Außenminister Jair Lapid (Jesch Atid) erklärte am Samstagabend: „Heute hat Polen – nicht zum ersten Mal – ein antisemitisches und unethisches Gesetz verabschiedet. Heute Abend habe ich den Chargé d’Affaires der israelischen Botschaft in Warschau angewiesen, sofort für unbefristete Beratungen nach Israel zurückzukehren. Der neue Botschafter für Polen, der in Kürze nach Warschau fliegen sollte, wird in dieser Phase nicht nach Polen abreisen.“

Lapid ergänzte, das Außenministerium werde dem polnischen Botschafter in Israel empfehlen, für einen Urlaub in seinem Land zu bleiben. „Diese Zeit sollte genutzt werden, um den Polen die Bedeutung des Holocaust für die israelischen Bürger zu erklären, und wie sehr wir uns weigern werden, jegliche Missachtung der Erinnerung an den Holocaust und seine Opfer zu dulden.“ Weiter sagte der israelische Minister: „Heute Abend ist Polen ein antidemokratisches und engherziges Land geworden, das die größte Tragödie der Menschheitsgeschichte nicht würdigt.“

Regierungschef Naftali Bennett (Jamina) schloss sich der Kritik an: „Israel betrachtet die Annahme des Gesetzes, das Juden daran hindert, Entschädigung für Besitz zu erhalten, der ihnen während des Holocaust gestohlen wurde, als äußerst schwerwiegend“, zitiert ihn eine Mitteilung seines Büros. „Es ist bedauerlich, dass Polen sich dafür entschieden hat, diejenigen zu schädigen, die schon alles verloren haben.“ Israel könne demgegenüber nicht gleichgültig bleiben.

Polen droht mit negativen Auswirkungen auf die Beziehungen

Die Äußerungen riefen harsche Reaktionen in Polen hervor.
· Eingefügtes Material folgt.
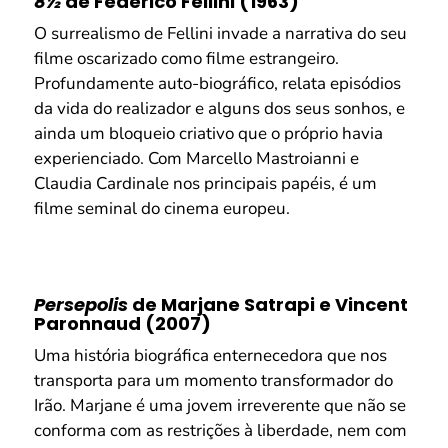
8½
de Federico Fellini (1963)
O surrealismo de Fellini invade a narrativa do seu
filme oscarizado como filme estrangeiro.
Profundamente auto-biográfico, relata episódios
da vida do realizador e alguns dos seus sonhos, e
ainda um bloqueio criativo que o próprio havia
experienciado. Com Marcello Mastroianni e
Claudia Cardinale nos principais papéis, é um
filme seminal do cinema europeu.
Persepolis
de Marjane Satrapi e Vincent
Paronnaud (2007)
Uma história biográfica enternecedora que nos
transporta para um momento transformador do
Irão. Marjane é uma jovem irreverente que não se
conforma com as restrições à liberdade, nem com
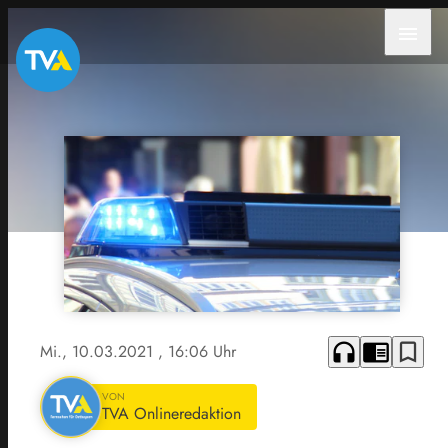
menu
headphones
chrome_reader_mode
bookmark_border
Mi., 10.03.2021
, 16:06 Uhr
VON
TVA Onlineredaktion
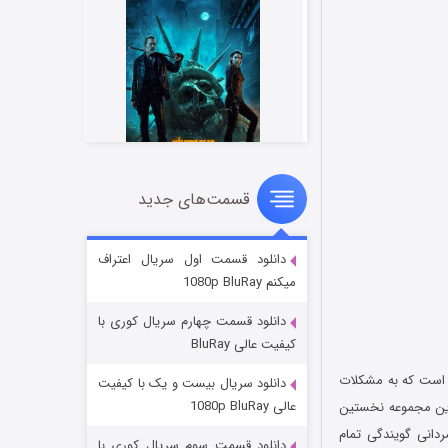
قسمت‌های جدید
مردگان متحرک: شهر مرده ۳
۲ (زیرنویس)
قسمت
منتشر شد
دانلود قسمت اول سریال اعتراف
میکنم 1080p BluRay
دانلود قسمت چهارم سریال کوری با
کیفیت عالی BluRay
ست که به مشکلات
دانلود سریال بیست و یک با کیفیت
عالی 1080p BluRay
این مجموعه نخستین
حمدرضا علیمردانی گویندگی تمام
دانلود قسمت سوم سریال کوری با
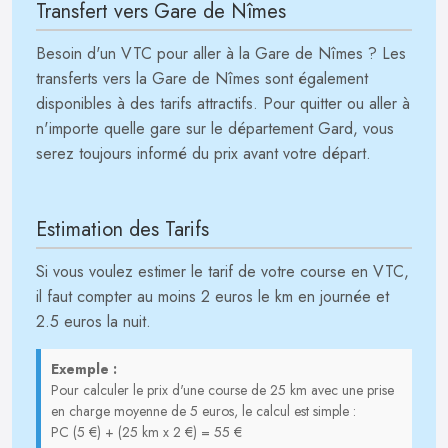
Transfert vers Gare de Nîmes
Besoin d'un VTC pour aller à la Gare de Nîmes ? Les
transferts vers la Gare de Nîmes sont également
disponibles à des tarifs attractifs. Pour quitter ou aller à
n'importe quelle gare sur le département Gard, vous
serez toujours informé du prix avant votre départ.
Estimation des Tarifs
Si vous voulez estimer le tarif de votre course en VTC,
il faut compter au moins 2 euros le km en journée et
2.5 euros la nuit.
Exemple :
Pour calculer le prix d'une course de 25 km avec une prise
en charge moyenne de 5 euros, le calcul est simple :
PC (5 €) + (25 km x 2 €) = 55 €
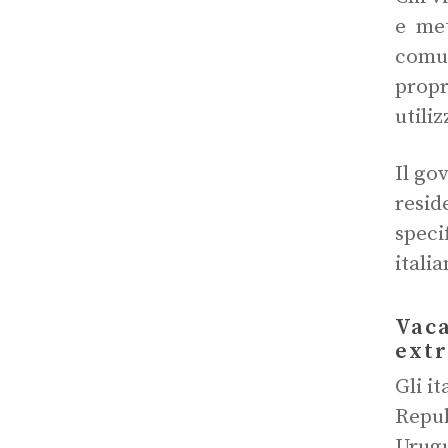
e met
comun
propr
utili
Il go
resid
specif
itali
Vaca
ext
Gli i
Repub
Urugu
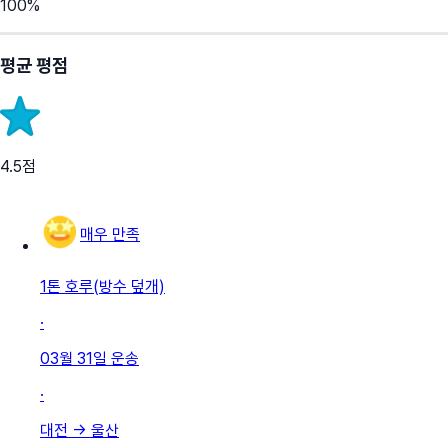
100
%
평균 평점
4.5
점
매우 만족
1톤 호루(방수 덮개)
·
03월 31일
운송
·
대전
→
울산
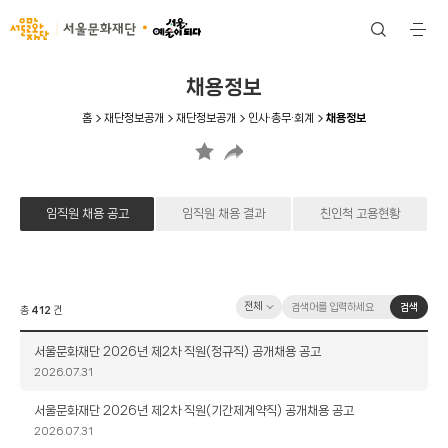
서울문화재단
검
전
색
체
메
뉴
채용정보
홈
재단정보공개
재단정보공개
인사·총무·회계
채용정보
임직원 채용 공고
임직원 채용 결과
친인척 고용현황
검
검
검색
총
412
건
색
색
옵
어
제
서울문화재단 2026년 제2차 직원(정규직) 공개채용 공고
션
입
목
작
2026.07.31
력
성
일
제
서울문화재단 2026년 제2차 직원(기간제계약직) 공개채용 공고
목
작
2026.07.31
성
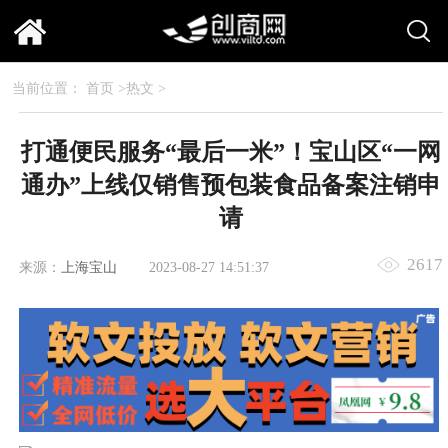
当前位置：
首页
>
热文
>
打通便民服务“最后一米”！宝山区“一网
通办”上线仅销售预包装食品备案注销申
请
2617
来源：
上海宝山
2023-08-27 14:51:37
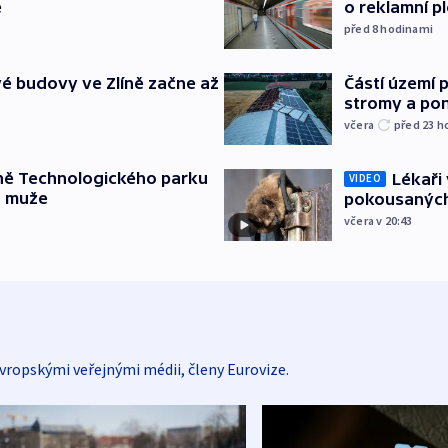
e
o reklamní p
před 8
hodinami
é budovy ve Zlíně začne až
Částí území 
stromy a pon
včera
před 23
h
ně Technologického parku
Lékaři 
VIDEO
a muže
pokousaných
včera v 20:43
vropskými veřejnými médii, členy Eurovize.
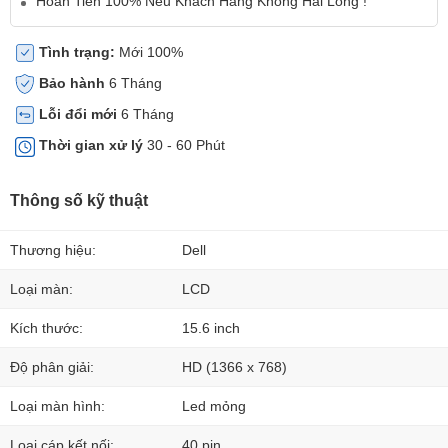
Hoàn Tiền 100% Nếu Khách Hàng Không Hài Lòng !
Tình trạng:
Mới 100%
Bảo hành
6 Tháng
Lỗi đổi mới
6 Tháng
Thời gian xử lý
30 - 60 Phút
Thông số kỹ thuật
Thương hiệu:
Dell
Loại màn:
LCD
Kích thước:
15.6 inch
Độ phân giải:
HD (1366 x 768)
Loại màn hình:
Led mỏng
Loại cáp kết nối:
40 pin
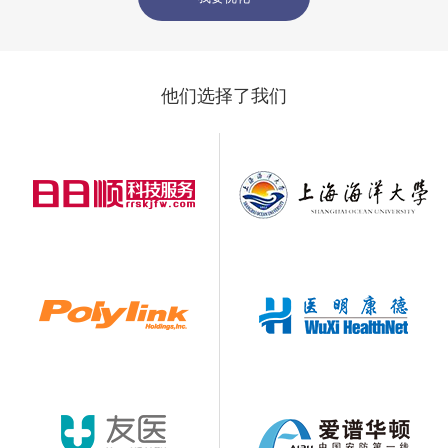
他们选择了我们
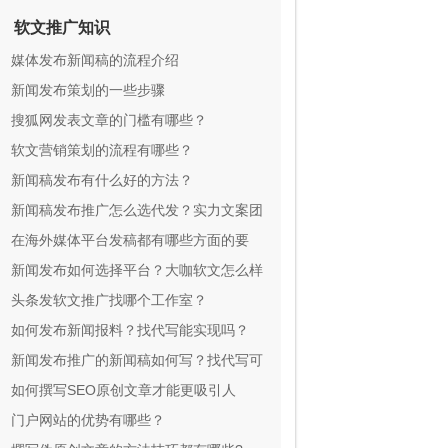
软文推广知识
媒体发布新闻稿的流程介绍
新闻发布策划的一些步骤
搜狐网发表文章的门槛有哪些？
软文营销策划的流程有哪些？
新闻稿发布有什么好的方法？
新闻稿发布推广怎么选代发？实力文案团
队全方位一对一服务
在海外媒体平台发稿都有哪些方面的要
求?
新闻发布如何选择平台？大咖软文怎么样
达标？
头条发软文推广找哪个工作室？
如何发布新闻报料？找代写能实现吗？
新闻发布推广的新闻稿如何写？找代写可
靠吗？
如何撰写SEO原创文章才能更吸引人
门户网站的优势有哪些？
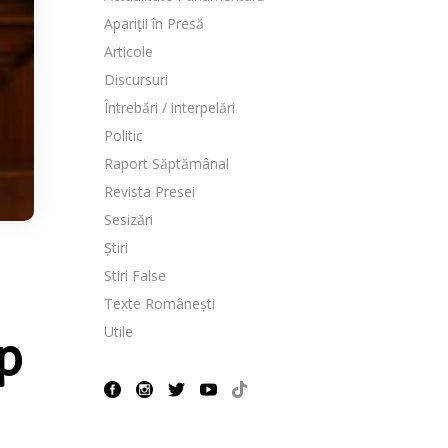
Apariții în Presă
Articole
Discursuri
Întrebări / interpelări
Politic
Raport Săptămânal
Revista Presei
Sesizări
Știri
Stiri False
Texte Românești
Utile
p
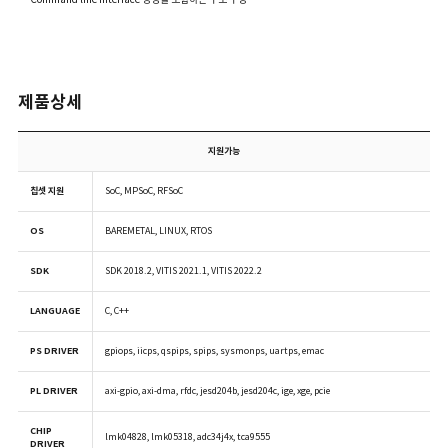
제품상세
지원가능
칩셋 지원
SoC, MPSoC, RFSoC
OS
BAREMETAL, LINUX, RTOS
SDK
SDK 2018.2, VITIS 2021.1, VITIS 2022.2
LANGUAGE
C, C++
PS DRIVER
gpiops, iicps, qspips, spips, sysmonps, uartps, emac
PL DRIVER
axi-gpio, axi-dma, rfdc, jesd204b, jesd204c, ige, xge, pcie
CHIP
lmk04828, lmk05318, adc34j4x, tca9555
DRIVER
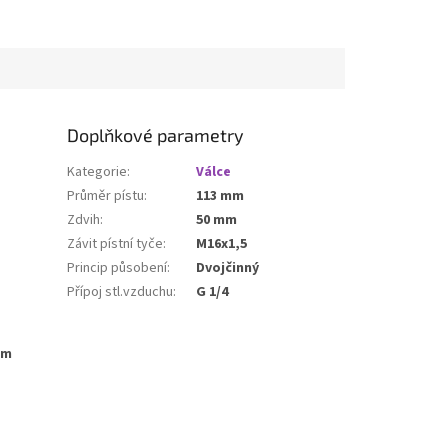
Doplňkové parametry
Kategorie
:
Válce
Průměr pístu
:
113 mm
Zdvih
:
50 mm
Závit pístní tyče
:
M16x1,5
Princip působení
:
Dvojčinný
Přípoj stl.vzduchu
:
G 1/4
mm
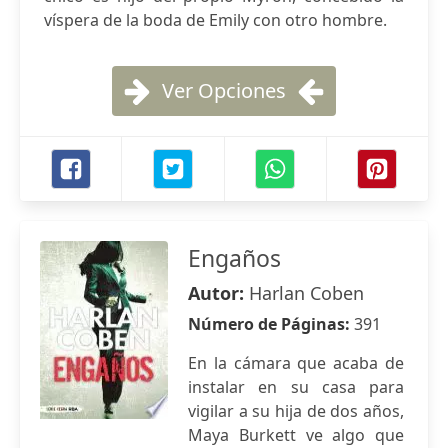
víspera de la boda de Emily con otro hombre.
Ver Opciones
Engaños
Autor:
Harlan Coben
Número de Páginas:
391
En la cámara que acaba de
instalar en su casa para
vigilar a su hija de dos años,
Maya Burkett ve algo que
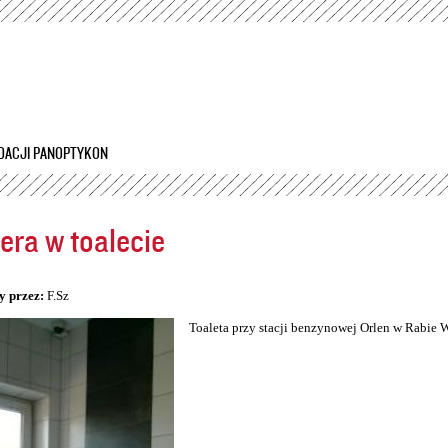
Przejdź
do
treści
DACJI PANOPTYKON
ra w toalecie
5
y przez:
F.Sz
Toaleta przy stacji benzynowej Orlen w Rabie 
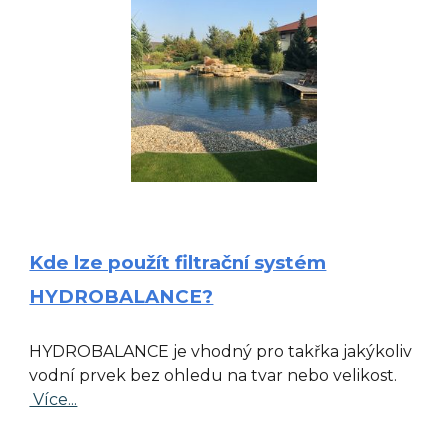
Kde lze použít filtrační systém
HYDROBALANCE?
HYDROBALANCE je vhodný pro takřka jakýkoliv
vodní prvek bez ohledu na tvar nebo velikost
.
Více...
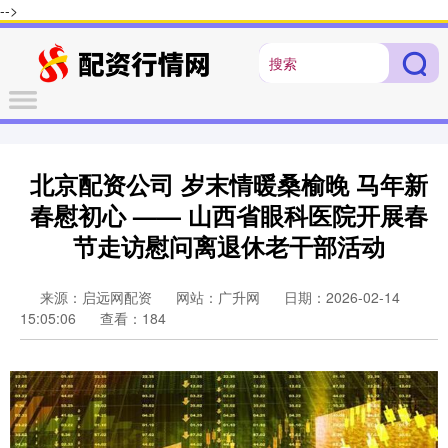
-->
北京配资公司 岁末情暖桑榆晚 马年新
春慰初心 —— 山西省眼科医院开展春
节走访慰问离退休老干部活动
来源：启远网配资
网站：广升网
日期：2026-02-14
15:05:06
查看：184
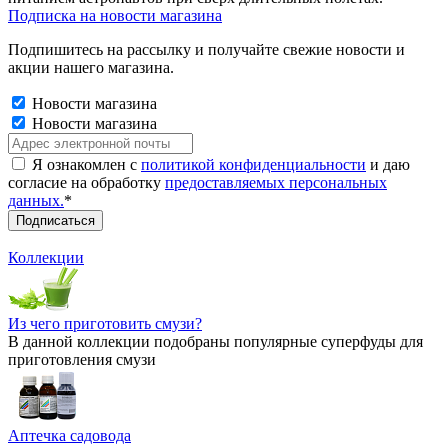
Подписка на новости магазина
Подпишитесь на рассылку и получайте свежие новости и
акции нашего магазина.
Новости магазина
Новости магазина
Я ознакомлен с
политикой конфиденциальности
и даю
согласие на обработку
предоставляемых персональных
данных.
*
Коллекции
Из чего приготовить смузи?
В данной коллекции подобраны популярные суперфуды для
приготовления смузи
Аптечка садовода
So schrieb Premierminister Mateusz Morawiecki (PiS) laut der Onlinezeitung „Times of Israel“ auf Facebook: „Israels Entscheidung, den Rang der diplomatischen Vertretung in Warschau herunterzustufen, ist gegenstandslos und unverantwortlich.“ Lapids Worte „erregen Empörung bei jeder ehrlichen Person“. Morawiecki drohte: „Wenn die israelische Regierung Polen weiter in dieser Weise angeht, wird das sehr negative Auswirkungen auf unsere Beziehungen haben – sowohl bilateral als auch in der internationalen Arena.“ Die Kinder des polnischen Botschafters würden nach Polen zurückgebracht.

Ein Berater von Präsident Duda, Jakub Kumoch, bezeichnete Lapids Reaktion gegenüber polnischen Medien als „hysterisch und gegen alle diplomatischen Normen“. Er hoffe, Israel werde seine Gemüter abkühlen und die Lage überdenken.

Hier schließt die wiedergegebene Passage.